_What you are asked to do_
Return every line below as is, leaving out the pictures.

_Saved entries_
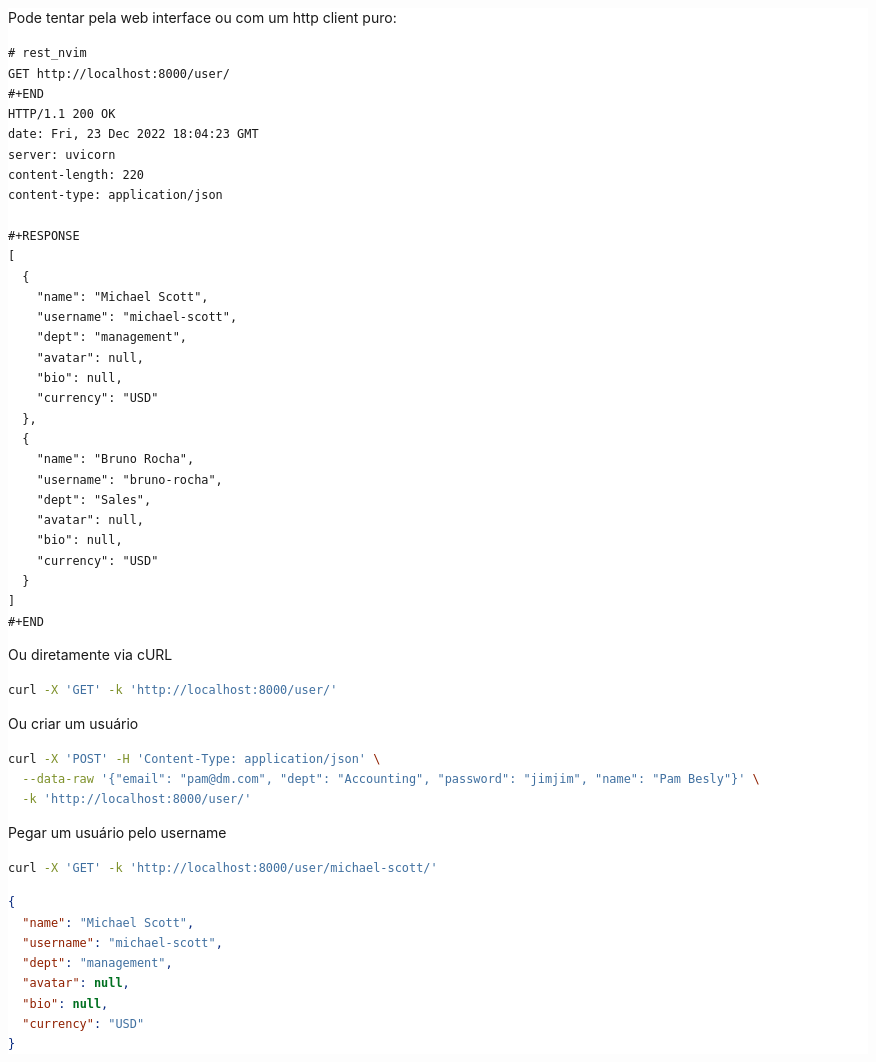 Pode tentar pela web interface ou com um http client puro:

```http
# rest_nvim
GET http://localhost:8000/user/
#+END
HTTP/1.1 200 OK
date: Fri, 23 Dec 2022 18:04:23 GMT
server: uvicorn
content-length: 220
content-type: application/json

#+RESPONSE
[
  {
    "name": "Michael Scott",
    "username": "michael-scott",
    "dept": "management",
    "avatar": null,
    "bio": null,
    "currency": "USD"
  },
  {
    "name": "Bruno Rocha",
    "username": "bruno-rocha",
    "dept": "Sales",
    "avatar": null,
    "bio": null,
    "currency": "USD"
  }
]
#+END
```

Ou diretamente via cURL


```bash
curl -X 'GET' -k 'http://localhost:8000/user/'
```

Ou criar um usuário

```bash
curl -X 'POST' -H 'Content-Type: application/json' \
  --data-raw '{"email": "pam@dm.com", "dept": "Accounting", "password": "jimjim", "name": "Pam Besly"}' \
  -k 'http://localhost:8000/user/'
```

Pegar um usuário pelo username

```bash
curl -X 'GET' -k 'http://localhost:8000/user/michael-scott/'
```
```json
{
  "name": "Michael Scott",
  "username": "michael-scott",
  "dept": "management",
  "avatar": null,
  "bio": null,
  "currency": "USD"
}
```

_Exercise output_
 Pode tentar pela web interface ou com um http client puro:

```http
# rest_nvim
GET http://localhost:8000/user/
#+END
HTTP/1.1 200 OK
date: Fri, 23 Dec 2022 18:04:23 GMT
server: uvicorn
content-length: 220
content-type: application/json

#+RESPONSE
[
  {
    "name": "Michael Scott",
    "username": "michael-scott",
    "dept": "management",
    "avatar": null,
    "bio": null,
    "currency": "USD"
  },
  {
    "name": "Bruno Rocha",
    "username": "bruno-rocha",
    "dept": "Sales",
    "avatar": null,
    "bio": null,
    "currency": "USD"
  }
]
#+END
```

Ou diretamente via cURL


```bash
curl -X 'GET' -k 'http://localhost:8000/user/'
```

Ou criar um usuário

```bash
curl -X 'POST' -H 'Content-Type: application/json' \
  --data-raw '{"email": "pam@dm.com", "dept": "Accounting", "password": "jimjim", "name": "Pam Besly"}' \
  -k 'http://localhost:8000/user/'
```

Pegar um usuário pelo username

```bash
curl -X 'GET' -k 'http://localhost:8000/user/michael-scott/'
```
```json
{
  "name": "Michael Scott",
  "username": "michael-scott",
  "dept": "management",
  "avatar": null,
  "bio": null,
  "currency": "USD"
}
```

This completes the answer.